首先对单质汞向氧化态汞转化的影响因素进行了实验研究,采用Ontario Hydro方法作为样品取样方法,分别进行了烟气中氯化氢浓度大小、氧气浓度大小、NO浓度大小、二氧化硫浓度大小、反应器出口温度高低以及汞浓度变化对燃煤烟气中汞形态分布的影响。得出如下结论:HCl是燃煤烟气中与汞发生化学反应的主要物质,在未添加HCl的烟气体系中,随反应温度的升高单质汞向氧化态汞转化的转化率先是升高而后降低,NO、O_2、SO_2的存在可以促进汞的氧化;在添加HCl的烟气体系中,随反应温度的升高汞单质汞向氧化态汞转化的转化率升高,烟气中氯化氢的浓度越大,转化率越大;烟气中其他成分对汞的形态转化有一定的影响,NO、O_2的存在可以促进汞的氧化,SO_2的存在则抑制汞的转化;另外,较高的烟气排放温度会提高单质汞向氧化态汞转化的转化率,Hg浓度升高汞转化率下降。

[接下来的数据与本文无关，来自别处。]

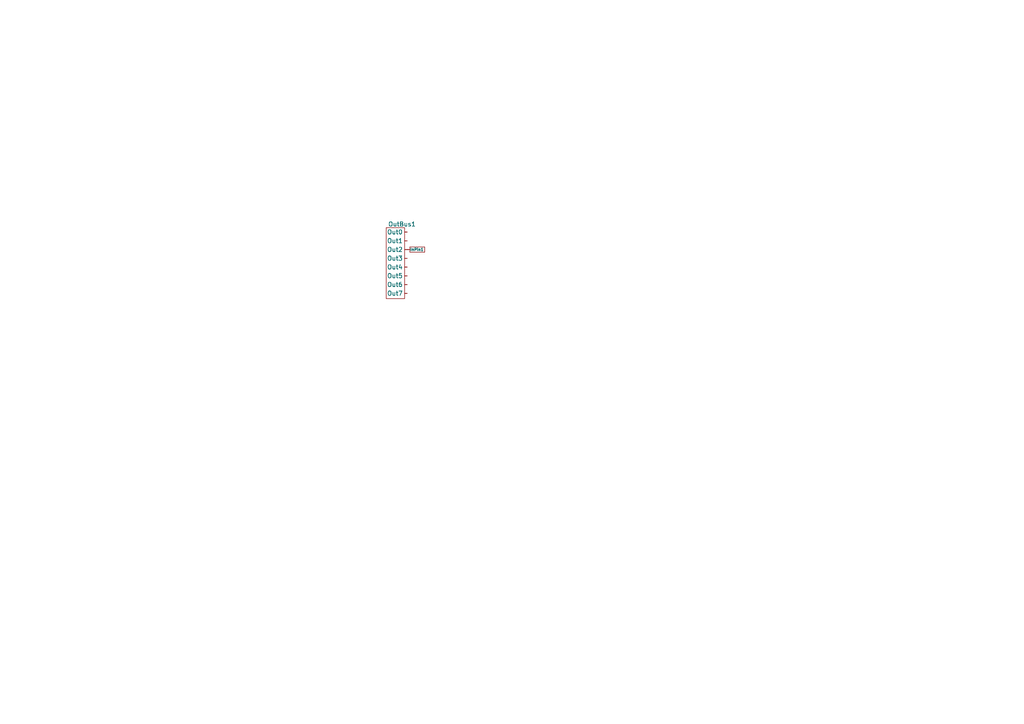
<source format=kicad_sch>
(kicad_sch (version 20230121) (generator eeschema)

  (uuid dca00733-6e59-4b89-b3a6-bb50926963b6)

  (paper "A4")

  


  (symbol (lib_id "Tests:OutBus") (at 118.11 76.2 0) (unit 1)
    (in_bom yes) (on_board yes) (dnp no)
    (uuid 3e91adaf-a91e-4787-a528-53429b04a53b)
    (property "Reference" "OutBus1" (at 116.586 65.024 0)
      (effects (font (size 1.27 1.27)))
    )
    (property "Value" "OutBus" (at 107.708 65.786 0)
      (effects (font (size 1.27 1.27)) hide)
    )
    (property "Footprint" "" (at 117.36 76.2 0)
      (effects (font (size 1.27 1.27)) hide)
    )
    (property "Datasheet" "" (at 117.36 76.2 0)
      (effects (font (size 1.27 1.27)) hide)
    )
    (pin "6" (uuid aaa5d136-e80d-4440-8265-40079eaf4452))
    (pin "4" (uuid 2e783f42-9025-482d-a8bc-820d0178a568))
    (pin "7" (uuid 9ce61391-d991-4885-843b-76c0828a0012))
    (pin "0" (uuid 92f59304-cea8-4502-a9aa-d71722fb17fb))
    (pin "3" (uuid f6a34c57-5500-4ffe-8a6c-0d0ce6a9abf5))
    (pin "5" (uuid 86802188-d028-49a2-bd3b-45d2568cc8d6))
    (pin "2" (uuid de00b0bb-1b22-400e-ad14-866887533036))
    (pin "1" (uuid 47c7876a-4eb9-4362-8680-1ec294d70a9c))
    (instances
      (project "netBench"
        (path "/dca00733-6e59-4b89-b3a6-bb50926963b6"
          (reference "OutBus1") (unit 1)
        )
      )
    )
  )

  (symbol (lib_id "Tests:InPin") (at 118.11 72.39 0) (unit 1)
    (in_bom yes) (on_board yes) (dnp no)
    (uuid 850b967f-8050-4baa-90da-b94e626d7735)
    (property "Reference" "InPin1" (at 120.904 72.39 0)
      (effects (font (size 0.8 0.8)))
    )
    (property "Value" "InPin" (at 116.84 66.294 0)
      (effects (font (size 1.27 1.27)) hide)
    )
    (property "Footprint" "" (at 118.11 72.39 0)
      (effects (font (size 1.27 1.27)) hide)
    )
    (property "Datasheet" "" (at 118.11 72.39 0)
      (effects (font (size 1.27 1.27)) hide)
    )
    (pin "1" (uuid f9403422-5b9e-4bfd-8bce-a0a4e6c317d1))
    (instances
      (project "netBench"
        (path "/dca00733-6e59-4b89-b3a6-bb50926963b6"
          (reference "InPin1") (unit 1)
        )
      )
    )
  )

  (sheet_instances
    (path "/" (page "1"))
  )
)

</source>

建立了燃煤烟气中汞形态转化的动力学模型,在氯化氢存在的情况下烟气中汞均相气相氧化的总反应速率方程为:(~(dC)Hg/dt=-k×C_(Hg)~(1.78)×C_(HCl)~(0.79);总反应速率常数方程为:
k=0.029858exp(-12787.5/RT)。通过模型计算,选取基本工况,对烟气中汞的反应过程进行了模拟计算,计算结果与实验结果基本吻合;通过模型分析,选取一些重要影响因素,预测了在一定运行条件下汞形态的转化,结果与汞形态转化实验研究的结果一致。该模型可用于定量预测典型燃煤烟气中汞形态转化的程度。

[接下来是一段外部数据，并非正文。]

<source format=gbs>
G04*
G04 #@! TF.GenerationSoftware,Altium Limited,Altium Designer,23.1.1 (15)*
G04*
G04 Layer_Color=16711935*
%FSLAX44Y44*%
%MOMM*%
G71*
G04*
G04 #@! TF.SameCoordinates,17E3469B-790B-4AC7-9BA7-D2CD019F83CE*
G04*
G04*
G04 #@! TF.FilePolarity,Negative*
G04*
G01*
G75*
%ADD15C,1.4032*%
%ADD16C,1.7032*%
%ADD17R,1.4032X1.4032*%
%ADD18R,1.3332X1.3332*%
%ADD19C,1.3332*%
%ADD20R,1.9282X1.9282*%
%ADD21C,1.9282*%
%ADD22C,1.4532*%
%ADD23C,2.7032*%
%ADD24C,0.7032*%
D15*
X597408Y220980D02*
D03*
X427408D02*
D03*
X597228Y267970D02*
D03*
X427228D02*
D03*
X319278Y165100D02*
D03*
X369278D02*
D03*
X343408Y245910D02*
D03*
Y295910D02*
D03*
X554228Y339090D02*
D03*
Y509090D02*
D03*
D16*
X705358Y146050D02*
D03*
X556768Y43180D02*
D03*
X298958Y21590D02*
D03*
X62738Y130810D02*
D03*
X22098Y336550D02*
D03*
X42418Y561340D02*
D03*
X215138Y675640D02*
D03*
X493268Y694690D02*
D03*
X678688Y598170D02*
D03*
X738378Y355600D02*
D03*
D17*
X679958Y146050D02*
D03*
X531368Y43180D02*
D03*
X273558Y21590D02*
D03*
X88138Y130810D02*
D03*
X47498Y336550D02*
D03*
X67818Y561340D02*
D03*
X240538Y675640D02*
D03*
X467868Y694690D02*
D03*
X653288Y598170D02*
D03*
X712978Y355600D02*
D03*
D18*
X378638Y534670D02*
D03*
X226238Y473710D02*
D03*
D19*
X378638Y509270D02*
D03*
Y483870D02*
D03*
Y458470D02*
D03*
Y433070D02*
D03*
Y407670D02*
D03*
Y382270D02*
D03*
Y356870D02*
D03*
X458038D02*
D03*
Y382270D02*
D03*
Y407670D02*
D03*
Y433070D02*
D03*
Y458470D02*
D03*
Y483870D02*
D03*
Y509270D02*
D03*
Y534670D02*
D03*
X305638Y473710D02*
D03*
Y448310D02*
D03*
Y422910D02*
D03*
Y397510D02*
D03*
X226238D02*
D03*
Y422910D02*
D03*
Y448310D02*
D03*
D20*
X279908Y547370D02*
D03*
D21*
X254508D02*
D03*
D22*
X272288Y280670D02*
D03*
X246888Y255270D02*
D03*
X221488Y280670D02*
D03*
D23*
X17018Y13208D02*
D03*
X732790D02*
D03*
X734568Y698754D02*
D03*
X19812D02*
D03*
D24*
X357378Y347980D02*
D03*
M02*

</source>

对吸附剂进行化学改性后,在小型模拟烟气实验台上进行了汞吸附实验筛选,以期获得经济、高效的汞吸附剂。首先进行了吸附剂的改性实验研究。在查阅大量文献基础上,结合现有污水除汞及炼汞工业的废液、废气的除汞方法,尝试性地进行了吸附剂的活性MnO_2浸渍、FeCl_3浸渍、不同温度下渗硫等改性试验。并在固定床上进行了吸附剂的初步筛选。对原吸附剂及其改性吸附剂在固定床上进行了恒温汞吸附实验,初步找出效果较好的吸附剂,筛选出了以下几种有应用前景的吸附剂:活性炭、活性MnO_2浸渍活性炭、三氯化铁浸渍活性炭、600℃渗硫活性炭、活性MnO_2浸渍沸石、活性MnO_2浸渍膨润土、活性MnO_2浸渍蛭石、三氯化铁浸渍蛭石,并研究了不同烟气成分、不同入口汞浓度、不同吸附反应温度、不同炭汞比等因素对汞蒸气吸附作用的影响。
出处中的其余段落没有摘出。